WORK REQUEST: Among the entries below, tally the lines that include "weight", and give the number alone.

THE RECORDS:

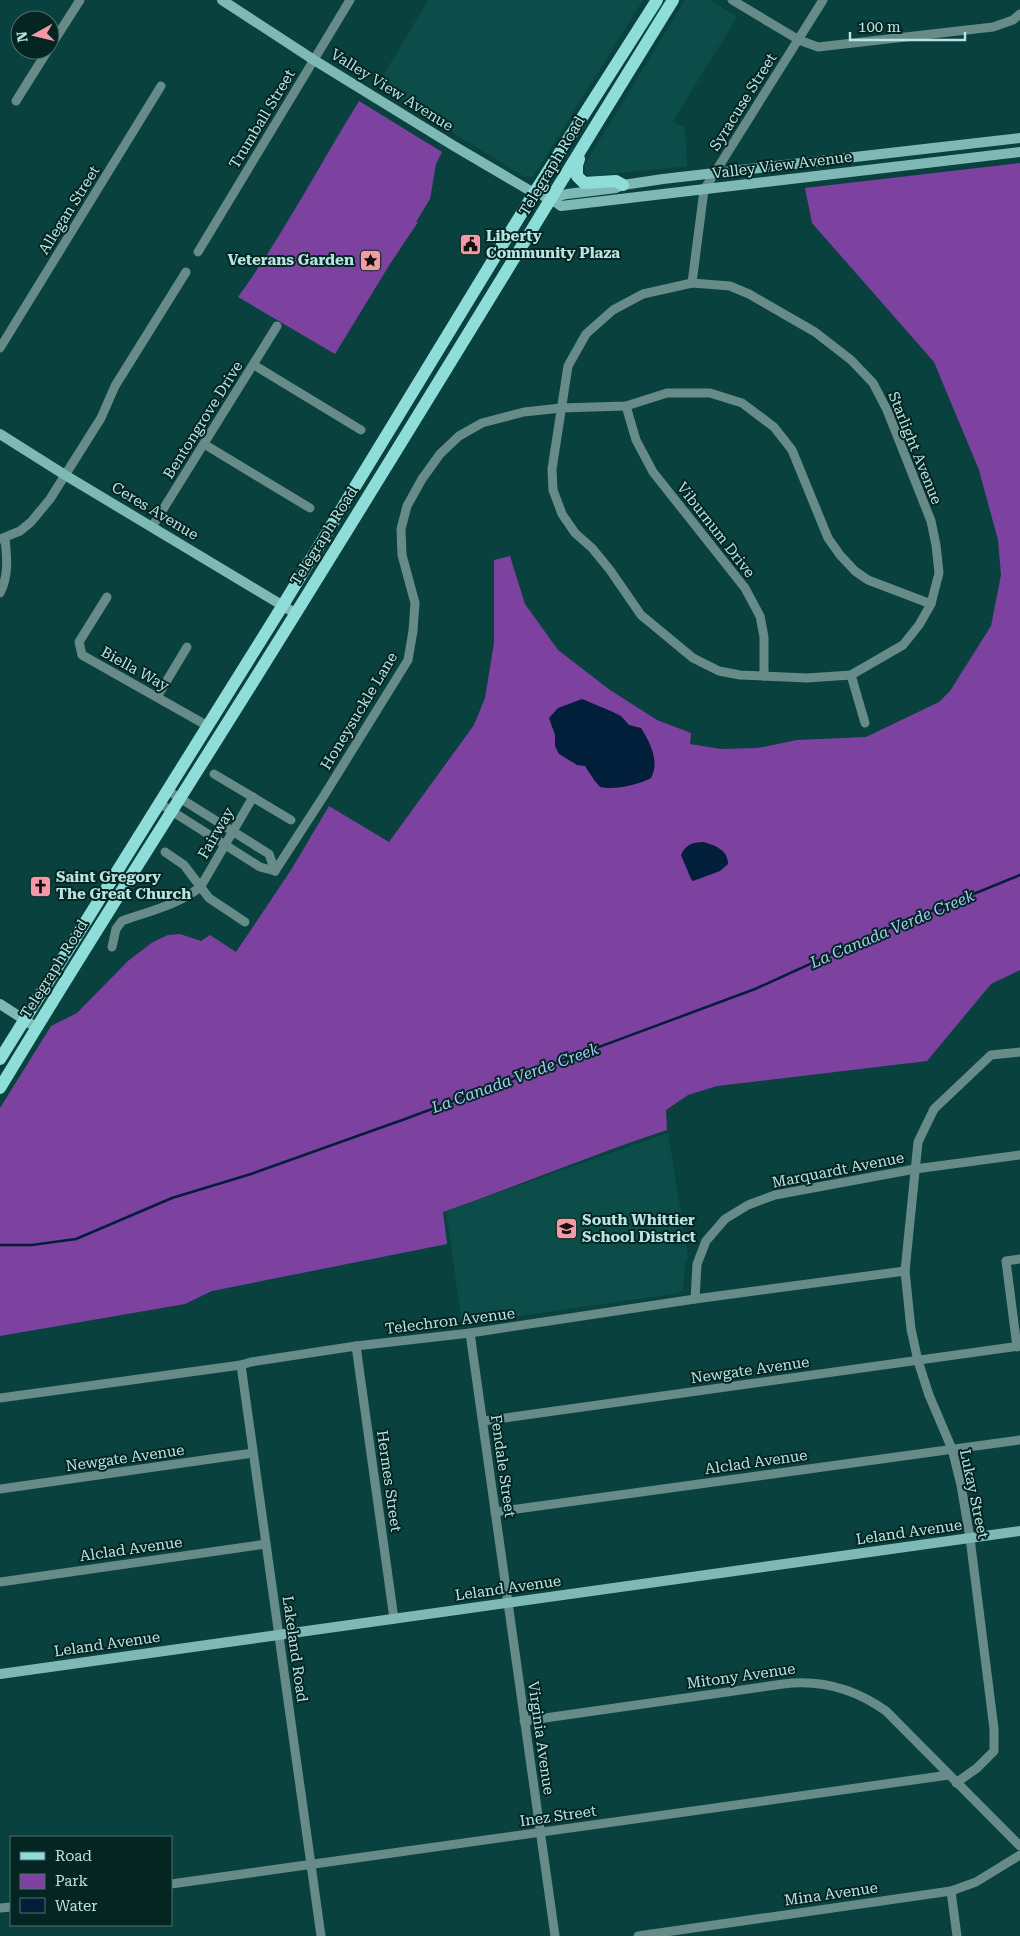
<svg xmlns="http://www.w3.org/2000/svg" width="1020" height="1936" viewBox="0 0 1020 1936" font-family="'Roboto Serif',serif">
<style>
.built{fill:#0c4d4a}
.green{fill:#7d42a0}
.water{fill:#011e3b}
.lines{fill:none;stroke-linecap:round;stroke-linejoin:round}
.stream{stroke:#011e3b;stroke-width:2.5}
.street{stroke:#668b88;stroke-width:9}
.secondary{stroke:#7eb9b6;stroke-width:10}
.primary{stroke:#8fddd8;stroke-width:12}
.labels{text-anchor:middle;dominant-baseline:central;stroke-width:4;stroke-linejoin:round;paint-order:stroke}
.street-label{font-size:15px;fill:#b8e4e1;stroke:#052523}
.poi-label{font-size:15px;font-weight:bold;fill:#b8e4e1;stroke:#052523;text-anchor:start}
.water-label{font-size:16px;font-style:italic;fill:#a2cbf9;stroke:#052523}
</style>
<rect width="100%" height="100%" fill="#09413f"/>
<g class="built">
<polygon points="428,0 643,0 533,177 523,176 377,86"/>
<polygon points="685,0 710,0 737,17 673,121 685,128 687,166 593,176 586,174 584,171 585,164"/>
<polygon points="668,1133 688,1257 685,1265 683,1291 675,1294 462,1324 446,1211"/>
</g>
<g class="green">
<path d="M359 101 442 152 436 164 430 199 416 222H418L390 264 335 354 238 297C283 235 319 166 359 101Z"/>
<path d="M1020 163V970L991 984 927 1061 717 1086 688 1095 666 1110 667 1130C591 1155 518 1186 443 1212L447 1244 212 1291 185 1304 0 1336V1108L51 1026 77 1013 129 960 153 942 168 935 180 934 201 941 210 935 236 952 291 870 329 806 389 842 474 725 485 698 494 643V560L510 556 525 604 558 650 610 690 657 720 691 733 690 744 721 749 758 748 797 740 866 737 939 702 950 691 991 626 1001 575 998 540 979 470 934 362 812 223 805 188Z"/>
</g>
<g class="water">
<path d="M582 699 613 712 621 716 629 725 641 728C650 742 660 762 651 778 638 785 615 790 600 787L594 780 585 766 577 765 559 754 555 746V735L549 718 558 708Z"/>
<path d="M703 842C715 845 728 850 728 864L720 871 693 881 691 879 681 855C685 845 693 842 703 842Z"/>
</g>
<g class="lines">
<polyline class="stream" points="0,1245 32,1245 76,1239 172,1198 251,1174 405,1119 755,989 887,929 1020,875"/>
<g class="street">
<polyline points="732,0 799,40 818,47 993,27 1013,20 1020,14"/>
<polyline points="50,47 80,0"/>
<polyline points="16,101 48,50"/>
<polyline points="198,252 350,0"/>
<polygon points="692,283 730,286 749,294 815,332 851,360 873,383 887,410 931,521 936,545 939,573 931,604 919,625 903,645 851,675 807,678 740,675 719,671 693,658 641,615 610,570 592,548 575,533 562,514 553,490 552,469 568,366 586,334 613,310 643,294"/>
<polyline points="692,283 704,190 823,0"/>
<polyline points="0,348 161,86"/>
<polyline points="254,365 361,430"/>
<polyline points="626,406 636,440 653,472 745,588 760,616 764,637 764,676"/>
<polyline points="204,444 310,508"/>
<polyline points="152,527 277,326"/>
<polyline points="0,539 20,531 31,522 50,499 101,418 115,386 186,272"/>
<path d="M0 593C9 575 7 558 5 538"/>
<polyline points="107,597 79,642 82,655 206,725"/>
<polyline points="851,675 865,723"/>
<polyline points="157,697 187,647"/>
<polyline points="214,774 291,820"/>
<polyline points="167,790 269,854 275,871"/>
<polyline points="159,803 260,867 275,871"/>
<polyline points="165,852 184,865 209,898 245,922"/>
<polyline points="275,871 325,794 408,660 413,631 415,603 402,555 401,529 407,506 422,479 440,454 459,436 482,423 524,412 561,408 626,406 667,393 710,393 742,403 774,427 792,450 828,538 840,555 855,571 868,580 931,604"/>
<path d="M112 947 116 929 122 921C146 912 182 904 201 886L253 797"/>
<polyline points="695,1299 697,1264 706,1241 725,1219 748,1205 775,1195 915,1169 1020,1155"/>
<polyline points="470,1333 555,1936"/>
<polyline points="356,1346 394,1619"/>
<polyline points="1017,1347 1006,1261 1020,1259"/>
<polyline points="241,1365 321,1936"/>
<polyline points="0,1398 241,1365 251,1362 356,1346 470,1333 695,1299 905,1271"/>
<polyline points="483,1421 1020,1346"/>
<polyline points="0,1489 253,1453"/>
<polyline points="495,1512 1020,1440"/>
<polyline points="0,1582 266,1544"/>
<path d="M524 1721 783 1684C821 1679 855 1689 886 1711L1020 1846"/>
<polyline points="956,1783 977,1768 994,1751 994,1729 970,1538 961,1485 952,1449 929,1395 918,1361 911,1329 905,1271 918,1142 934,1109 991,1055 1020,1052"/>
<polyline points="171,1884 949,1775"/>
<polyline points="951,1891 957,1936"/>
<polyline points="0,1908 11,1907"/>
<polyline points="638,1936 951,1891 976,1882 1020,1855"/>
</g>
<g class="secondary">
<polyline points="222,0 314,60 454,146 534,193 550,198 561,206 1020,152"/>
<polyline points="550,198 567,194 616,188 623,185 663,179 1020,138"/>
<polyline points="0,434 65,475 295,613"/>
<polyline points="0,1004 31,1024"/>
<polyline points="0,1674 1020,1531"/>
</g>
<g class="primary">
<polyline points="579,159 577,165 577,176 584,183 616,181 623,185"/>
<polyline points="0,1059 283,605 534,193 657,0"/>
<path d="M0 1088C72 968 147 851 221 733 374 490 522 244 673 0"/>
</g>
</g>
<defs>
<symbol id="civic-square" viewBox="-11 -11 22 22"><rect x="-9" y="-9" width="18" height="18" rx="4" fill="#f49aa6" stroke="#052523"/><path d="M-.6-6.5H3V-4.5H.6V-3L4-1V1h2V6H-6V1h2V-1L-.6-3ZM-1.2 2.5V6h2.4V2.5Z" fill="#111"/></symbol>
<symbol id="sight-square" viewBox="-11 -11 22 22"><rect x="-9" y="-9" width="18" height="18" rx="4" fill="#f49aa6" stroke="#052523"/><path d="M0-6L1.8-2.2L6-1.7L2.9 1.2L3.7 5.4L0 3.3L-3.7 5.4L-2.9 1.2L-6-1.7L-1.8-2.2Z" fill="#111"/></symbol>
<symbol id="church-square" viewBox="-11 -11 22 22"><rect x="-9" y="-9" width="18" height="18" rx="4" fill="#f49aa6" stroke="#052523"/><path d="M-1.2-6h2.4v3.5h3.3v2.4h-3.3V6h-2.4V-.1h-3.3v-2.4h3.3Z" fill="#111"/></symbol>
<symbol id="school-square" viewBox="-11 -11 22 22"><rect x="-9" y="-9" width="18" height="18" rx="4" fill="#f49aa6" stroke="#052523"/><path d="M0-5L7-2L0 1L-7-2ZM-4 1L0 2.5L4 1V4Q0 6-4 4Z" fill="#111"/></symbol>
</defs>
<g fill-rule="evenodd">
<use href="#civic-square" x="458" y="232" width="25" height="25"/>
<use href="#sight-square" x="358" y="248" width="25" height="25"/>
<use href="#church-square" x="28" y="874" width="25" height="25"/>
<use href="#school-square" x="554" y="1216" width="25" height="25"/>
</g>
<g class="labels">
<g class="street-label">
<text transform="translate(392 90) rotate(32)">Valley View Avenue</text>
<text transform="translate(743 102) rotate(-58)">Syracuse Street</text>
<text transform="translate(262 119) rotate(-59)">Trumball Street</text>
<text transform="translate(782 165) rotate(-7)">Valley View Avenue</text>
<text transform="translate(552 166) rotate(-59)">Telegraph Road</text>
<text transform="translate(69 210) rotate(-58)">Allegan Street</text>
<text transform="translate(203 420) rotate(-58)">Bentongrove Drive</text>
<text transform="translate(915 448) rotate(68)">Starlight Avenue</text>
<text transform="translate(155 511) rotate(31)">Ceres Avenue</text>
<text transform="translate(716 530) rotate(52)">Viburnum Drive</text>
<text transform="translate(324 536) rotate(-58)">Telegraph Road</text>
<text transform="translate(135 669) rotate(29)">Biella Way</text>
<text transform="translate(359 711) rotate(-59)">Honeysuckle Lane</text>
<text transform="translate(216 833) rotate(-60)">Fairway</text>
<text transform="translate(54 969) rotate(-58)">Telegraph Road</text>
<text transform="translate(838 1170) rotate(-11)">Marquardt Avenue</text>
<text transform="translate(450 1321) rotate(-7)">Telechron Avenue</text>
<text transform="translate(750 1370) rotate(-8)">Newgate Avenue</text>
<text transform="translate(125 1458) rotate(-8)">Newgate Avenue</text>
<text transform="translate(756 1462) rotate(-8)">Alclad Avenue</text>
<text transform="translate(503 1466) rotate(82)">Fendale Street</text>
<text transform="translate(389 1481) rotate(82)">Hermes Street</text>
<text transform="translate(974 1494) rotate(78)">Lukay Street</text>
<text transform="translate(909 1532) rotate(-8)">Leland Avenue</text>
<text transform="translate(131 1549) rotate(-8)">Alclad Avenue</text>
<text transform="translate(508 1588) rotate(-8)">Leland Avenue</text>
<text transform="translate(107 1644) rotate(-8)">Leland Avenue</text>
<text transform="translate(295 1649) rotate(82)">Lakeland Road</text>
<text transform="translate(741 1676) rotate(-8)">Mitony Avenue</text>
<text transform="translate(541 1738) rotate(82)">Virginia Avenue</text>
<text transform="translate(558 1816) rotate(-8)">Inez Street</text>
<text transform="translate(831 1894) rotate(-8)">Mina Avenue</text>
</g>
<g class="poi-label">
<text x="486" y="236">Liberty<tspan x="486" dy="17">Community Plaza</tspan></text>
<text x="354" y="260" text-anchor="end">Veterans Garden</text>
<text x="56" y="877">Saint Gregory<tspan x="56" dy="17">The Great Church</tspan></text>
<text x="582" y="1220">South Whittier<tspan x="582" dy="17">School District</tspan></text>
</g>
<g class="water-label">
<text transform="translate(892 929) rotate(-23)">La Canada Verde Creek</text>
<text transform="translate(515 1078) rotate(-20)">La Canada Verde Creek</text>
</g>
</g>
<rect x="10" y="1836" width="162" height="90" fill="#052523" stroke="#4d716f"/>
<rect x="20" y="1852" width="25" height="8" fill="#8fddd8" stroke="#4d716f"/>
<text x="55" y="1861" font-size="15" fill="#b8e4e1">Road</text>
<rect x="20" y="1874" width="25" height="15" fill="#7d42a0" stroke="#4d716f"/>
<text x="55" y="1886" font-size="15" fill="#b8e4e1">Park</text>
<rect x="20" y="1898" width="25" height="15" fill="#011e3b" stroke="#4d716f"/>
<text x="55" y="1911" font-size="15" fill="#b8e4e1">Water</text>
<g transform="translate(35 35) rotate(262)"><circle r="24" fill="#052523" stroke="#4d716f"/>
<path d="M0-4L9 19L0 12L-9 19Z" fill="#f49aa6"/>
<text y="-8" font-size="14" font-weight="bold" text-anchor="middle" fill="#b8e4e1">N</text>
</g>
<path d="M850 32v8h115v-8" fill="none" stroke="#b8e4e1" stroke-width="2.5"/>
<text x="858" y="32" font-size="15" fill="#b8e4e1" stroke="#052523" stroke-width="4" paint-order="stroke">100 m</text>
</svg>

EXERCISE ANSWER: 2